Kur'an-ı Kerim ve Türkçe Meali Sayfa 253
29. Inanan ve faydalı bir işi en iyi şekilde (dürüstçe) yapanlar için, mutluluk ve güzel bir dönüş yeri vardır.
30. (Ey Muhammed!) Böylece seni, kendilerinden önce nice ümmetlerin geçmiş olduğu bir ümmete gönderdik ki, onlar Rahman’ı inkâr ederken, sana vahyettiğimizi kendilerine okuyasın. De ki: “O, benim Rabbimdir. O’ndan başka hiçbir ilâh yoktur. Ben yalnız O’na tevekkül ettim/yöneldim, dönüşüm de yalnız O’nun huzurunadır.”

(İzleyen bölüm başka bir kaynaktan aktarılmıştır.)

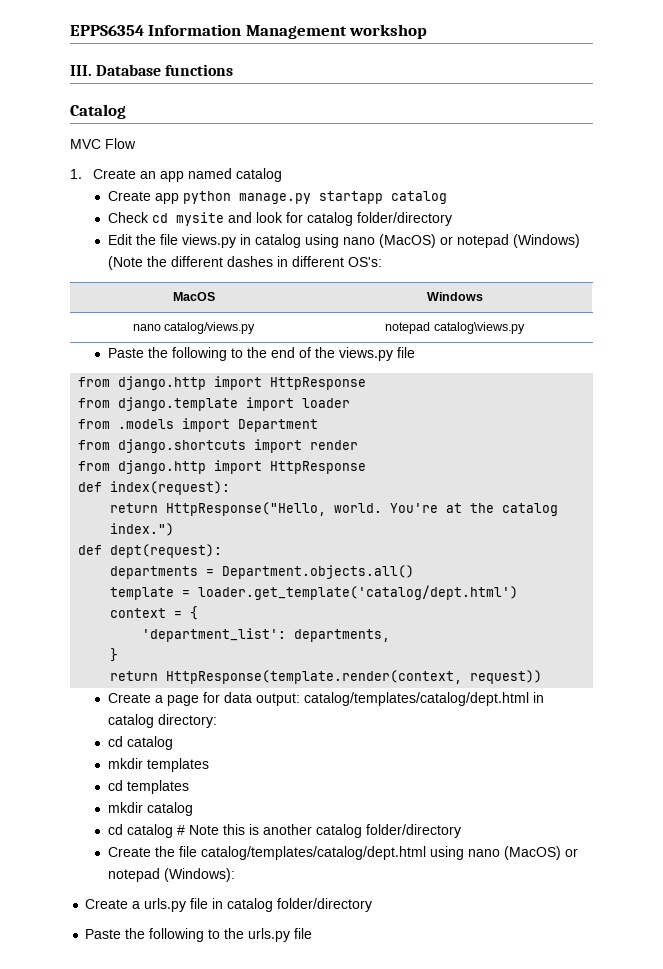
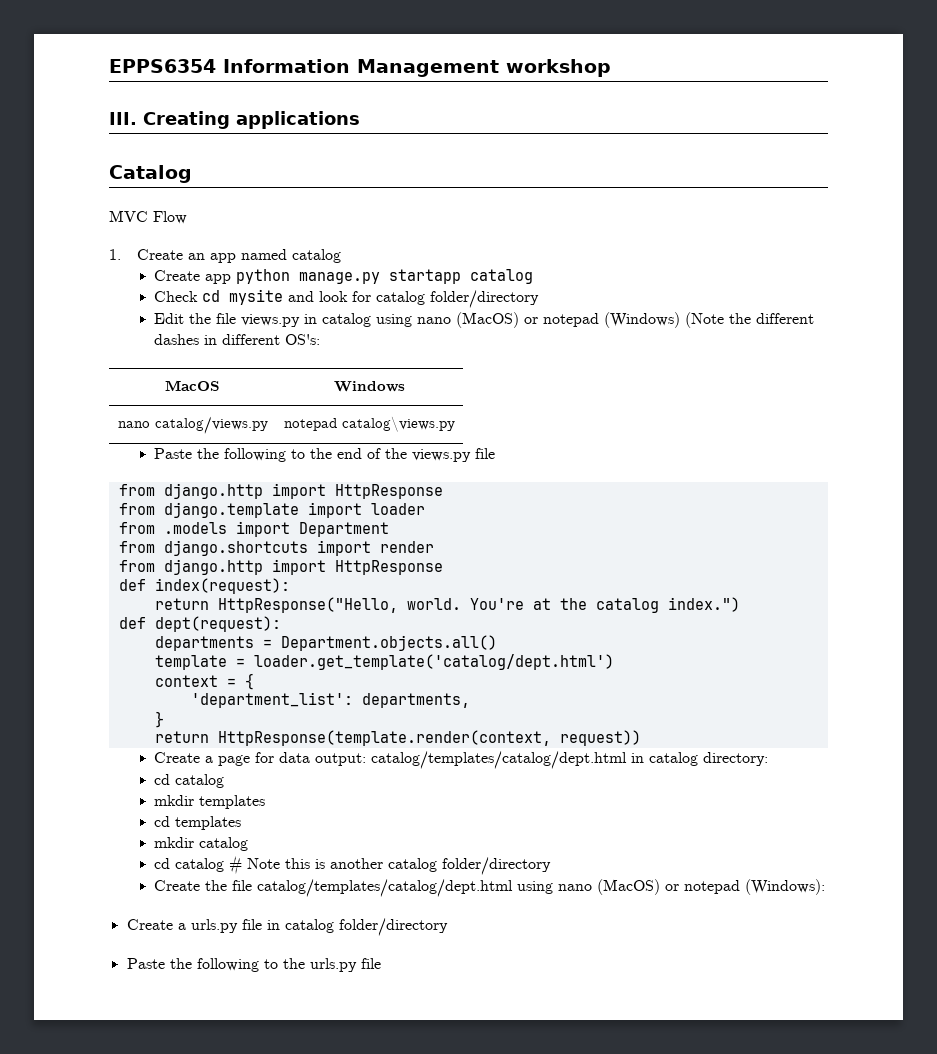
[96,64,234,76] Database functions -> [143,111,360,129] Creating applications

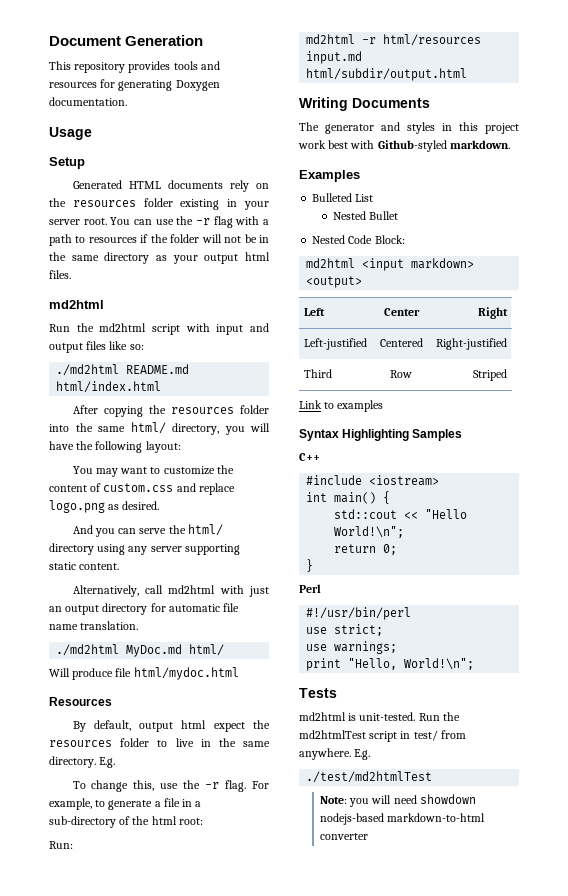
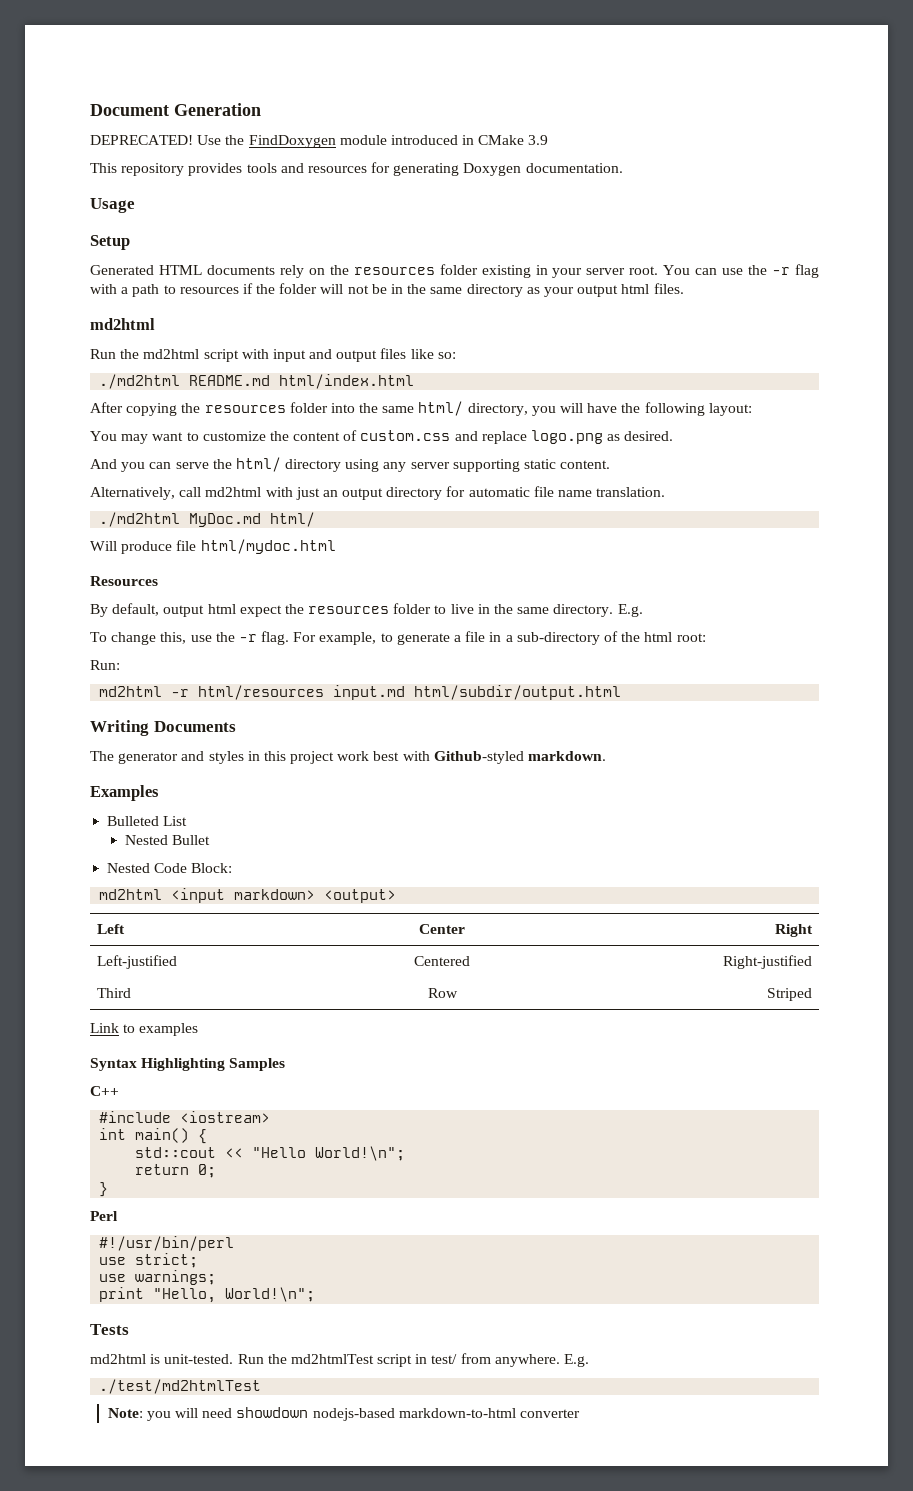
(204, 40) none -> [90,135,549,148] // DEPRECATED! Use the FindDoxygen module introduced in CMake 3.9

31. Kendisiyle dağların yürütüleceği veya yeryüzünün parçalanacağı ya da ölülerin konuşturulacağı, bir Kur’an olacak olsaydı (o yine bu kitap olurdu). Fakat bütün emir/yönetim yalnız Allah’ındır. İman edenler anlamadılar mı ki, Allah dileseydi/isteseydi (insanları özgür bırakmayıp) bütün insanları doğru yola eriştirirdi. Allah’ın, özgür insanlar için koyduğu kanun uygulanacak; inkâr edenlere yaptıkları işler sebebiyle devamlı olarak, ya büyük bir felaket gelecek veya o felâket yurtlarının yakınına inecektir. Şüphesiz Allah verdiği sözden dönmez.
32. Andolsun, senden önce de nice peygamberler alaya alındı da Ben inkâr edenlere bir süre (mühlet) verdim, sonra da onları yakalayıverdim. Benim yakalamam/cezalandırmam nasılmış!
33. Herkesin kazandığını görüp gözeten Allah, inkâr edilir mi? Halbuki onlar, Allah’a ortaklar koştular/aracılar edindiler. De ki: “Onların isimlerini açıklayın. Yoksa siz (bununla) O’na yeryüzünde bilmediği bir şeyi mi haber vermiş olacaksınız, yoksa boş söz mü etmiş olacaksınız?” Hayır inkâr edenlere hileleri güzel göründü ve onlar doğru yoldan saptılar. Allah kimi (yanlış hayat tarzını seçenleri) sapıklığında bırakırsa, artık onu doğru yola iletecek yoktur.
34. Onlara dünya hayatında bir azap vardır. Ahiret azabı ise daha ağırdır ve onları Allah’ın azabından koruyacak kimse de yoktur.